Please output the section of the listing below that opens with the line containing "Drain entity body timeout (secs): 120" and closes with the line containing "Max connections: inherited", exactly and with nothing else.

BEGIN

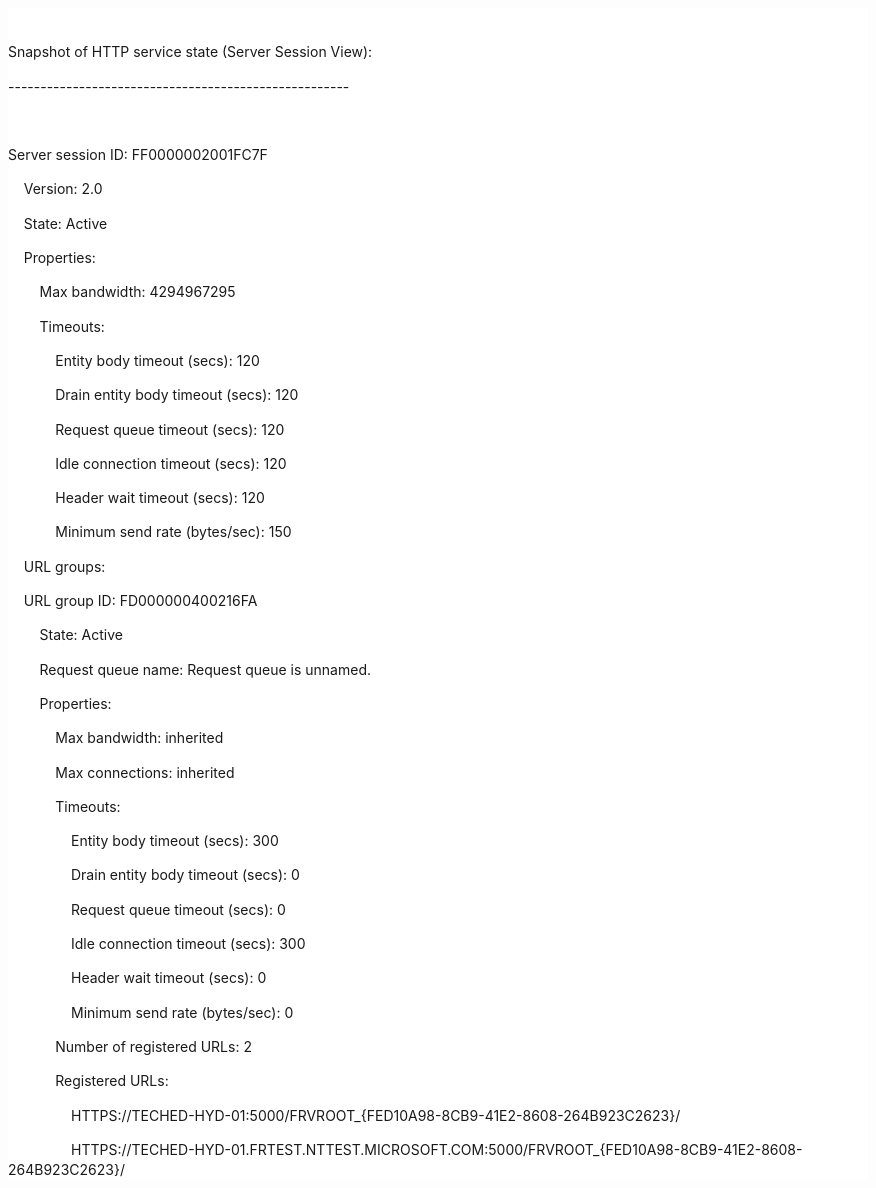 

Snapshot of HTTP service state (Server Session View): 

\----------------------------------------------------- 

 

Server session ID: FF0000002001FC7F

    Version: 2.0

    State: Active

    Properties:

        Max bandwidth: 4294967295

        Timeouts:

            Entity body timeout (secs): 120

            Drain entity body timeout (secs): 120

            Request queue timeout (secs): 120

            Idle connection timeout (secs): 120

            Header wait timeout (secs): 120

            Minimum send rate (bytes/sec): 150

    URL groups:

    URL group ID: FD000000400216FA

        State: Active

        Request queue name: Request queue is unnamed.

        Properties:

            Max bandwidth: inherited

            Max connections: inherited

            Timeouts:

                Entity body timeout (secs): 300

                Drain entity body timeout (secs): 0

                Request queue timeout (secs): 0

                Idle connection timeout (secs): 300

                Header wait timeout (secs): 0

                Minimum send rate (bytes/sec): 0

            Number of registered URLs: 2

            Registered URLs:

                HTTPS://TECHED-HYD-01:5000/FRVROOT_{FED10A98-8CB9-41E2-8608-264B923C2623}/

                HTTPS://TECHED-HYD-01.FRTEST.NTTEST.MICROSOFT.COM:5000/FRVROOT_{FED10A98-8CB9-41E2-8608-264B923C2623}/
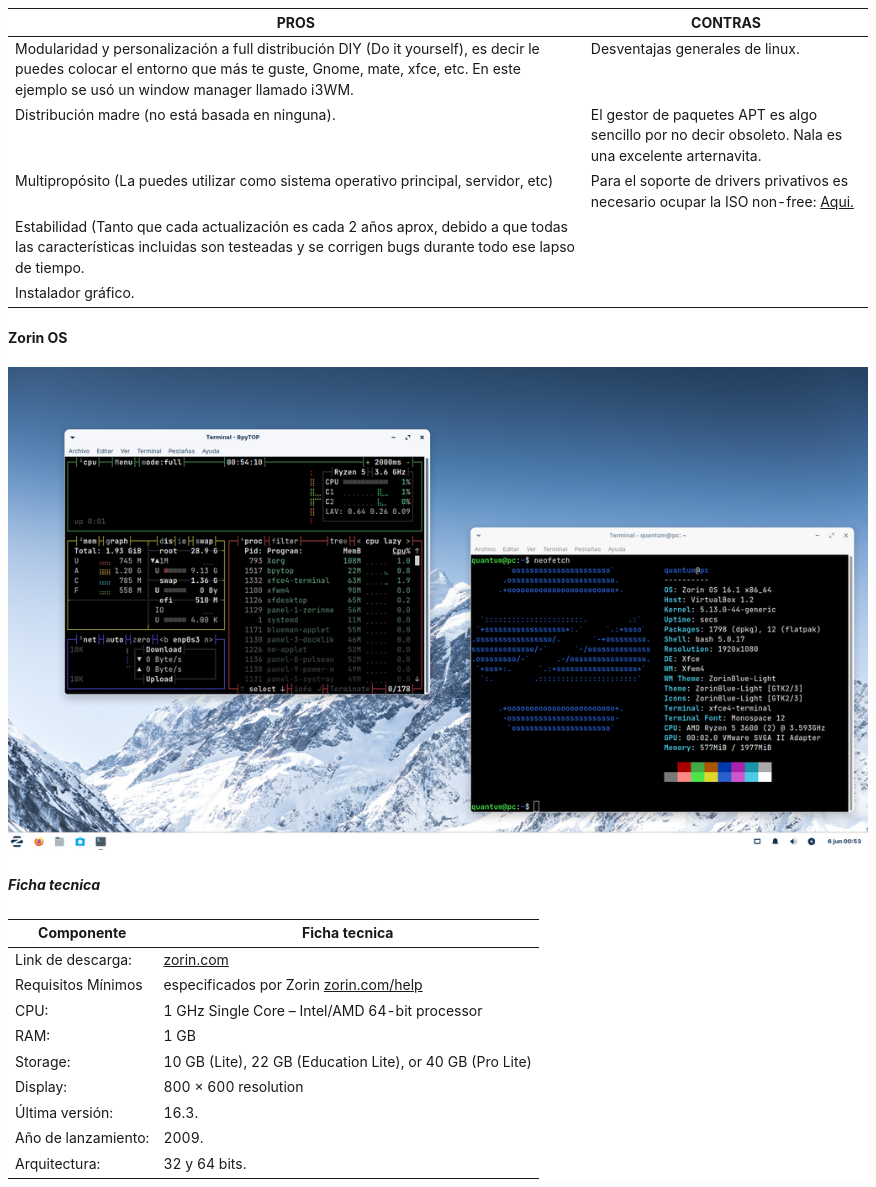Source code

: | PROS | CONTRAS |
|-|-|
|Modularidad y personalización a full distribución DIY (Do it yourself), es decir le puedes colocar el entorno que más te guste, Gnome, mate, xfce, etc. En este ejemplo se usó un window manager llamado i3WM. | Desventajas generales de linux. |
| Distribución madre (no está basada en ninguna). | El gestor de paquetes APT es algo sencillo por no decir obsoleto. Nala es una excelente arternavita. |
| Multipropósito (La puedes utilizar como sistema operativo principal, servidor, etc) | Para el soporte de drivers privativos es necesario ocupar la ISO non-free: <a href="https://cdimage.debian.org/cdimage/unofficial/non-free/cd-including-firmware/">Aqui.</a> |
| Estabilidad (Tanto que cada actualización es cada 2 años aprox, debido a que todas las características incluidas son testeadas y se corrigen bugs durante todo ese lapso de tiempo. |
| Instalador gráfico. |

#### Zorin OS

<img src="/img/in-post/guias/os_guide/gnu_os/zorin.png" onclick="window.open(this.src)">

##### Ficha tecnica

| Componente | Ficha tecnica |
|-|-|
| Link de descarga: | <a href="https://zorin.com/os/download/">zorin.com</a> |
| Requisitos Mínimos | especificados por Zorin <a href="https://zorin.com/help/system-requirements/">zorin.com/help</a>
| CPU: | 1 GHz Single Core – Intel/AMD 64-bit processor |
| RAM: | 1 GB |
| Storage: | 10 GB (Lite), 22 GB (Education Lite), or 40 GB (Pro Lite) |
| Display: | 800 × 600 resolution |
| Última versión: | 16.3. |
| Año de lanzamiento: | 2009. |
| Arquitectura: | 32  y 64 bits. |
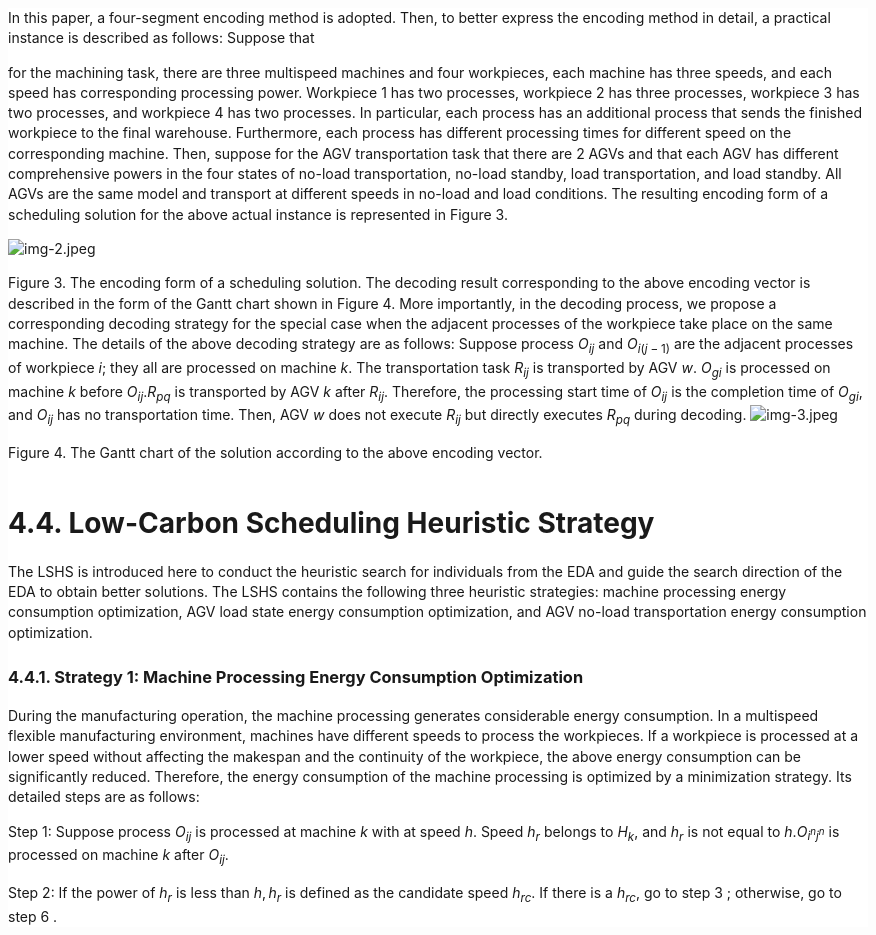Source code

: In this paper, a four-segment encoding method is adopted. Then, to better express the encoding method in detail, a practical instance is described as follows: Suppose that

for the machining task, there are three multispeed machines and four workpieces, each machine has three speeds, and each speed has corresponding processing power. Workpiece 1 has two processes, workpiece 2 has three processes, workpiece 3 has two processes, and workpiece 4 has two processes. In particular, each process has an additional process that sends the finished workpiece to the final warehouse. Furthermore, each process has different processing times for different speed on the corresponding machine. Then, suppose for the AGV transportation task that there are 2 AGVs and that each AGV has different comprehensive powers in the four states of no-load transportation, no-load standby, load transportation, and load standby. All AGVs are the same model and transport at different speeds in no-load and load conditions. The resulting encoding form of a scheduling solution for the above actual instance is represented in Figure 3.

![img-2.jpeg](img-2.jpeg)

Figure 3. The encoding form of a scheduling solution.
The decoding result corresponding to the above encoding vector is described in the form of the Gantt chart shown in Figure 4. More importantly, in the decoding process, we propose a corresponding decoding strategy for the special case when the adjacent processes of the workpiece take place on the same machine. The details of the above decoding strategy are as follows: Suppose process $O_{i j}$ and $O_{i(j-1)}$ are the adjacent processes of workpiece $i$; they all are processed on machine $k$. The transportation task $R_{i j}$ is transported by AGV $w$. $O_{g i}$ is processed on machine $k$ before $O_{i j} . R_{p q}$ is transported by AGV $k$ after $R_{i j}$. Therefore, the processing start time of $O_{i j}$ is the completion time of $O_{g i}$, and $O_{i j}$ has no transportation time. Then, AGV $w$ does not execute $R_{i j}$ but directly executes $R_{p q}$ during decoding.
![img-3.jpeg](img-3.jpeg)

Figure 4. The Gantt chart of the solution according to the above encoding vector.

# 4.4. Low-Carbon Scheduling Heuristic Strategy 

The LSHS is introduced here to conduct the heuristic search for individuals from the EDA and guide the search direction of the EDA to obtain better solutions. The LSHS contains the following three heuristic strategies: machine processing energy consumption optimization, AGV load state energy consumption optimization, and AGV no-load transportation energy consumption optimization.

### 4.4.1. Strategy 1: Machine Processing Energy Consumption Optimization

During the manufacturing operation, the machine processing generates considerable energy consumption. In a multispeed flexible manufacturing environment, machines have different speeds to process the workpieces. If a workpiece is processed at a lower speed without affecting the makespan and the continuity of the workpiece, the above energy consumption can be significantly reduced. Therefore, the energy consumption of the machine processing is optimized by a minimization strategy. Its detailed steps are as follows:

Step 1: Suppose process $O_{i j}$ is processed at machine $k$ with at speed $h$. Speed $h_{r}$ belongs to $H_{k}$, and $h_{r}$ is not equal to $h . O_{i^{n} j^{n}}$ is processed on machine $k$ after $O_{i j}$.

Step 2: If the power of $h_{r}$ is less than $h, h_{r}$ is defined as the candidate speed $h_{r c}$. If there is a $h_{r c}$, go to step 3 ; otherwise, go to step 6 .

END

### Task solution
            Drain entity body timeout (secs): 120

            Request queue timeout (secs): 120

            Idle connection timeout (secs): 120

            Header wait timeout (secs): 120

            Minimum send rate (bytes/sec): 150

    URL groups:

    URL group ID: FD000000400216FA

        State: Active

        Request queue name: Request queue is unnamed.

        Properties:

            Max bandwidth: inherited

            Max connections: inherited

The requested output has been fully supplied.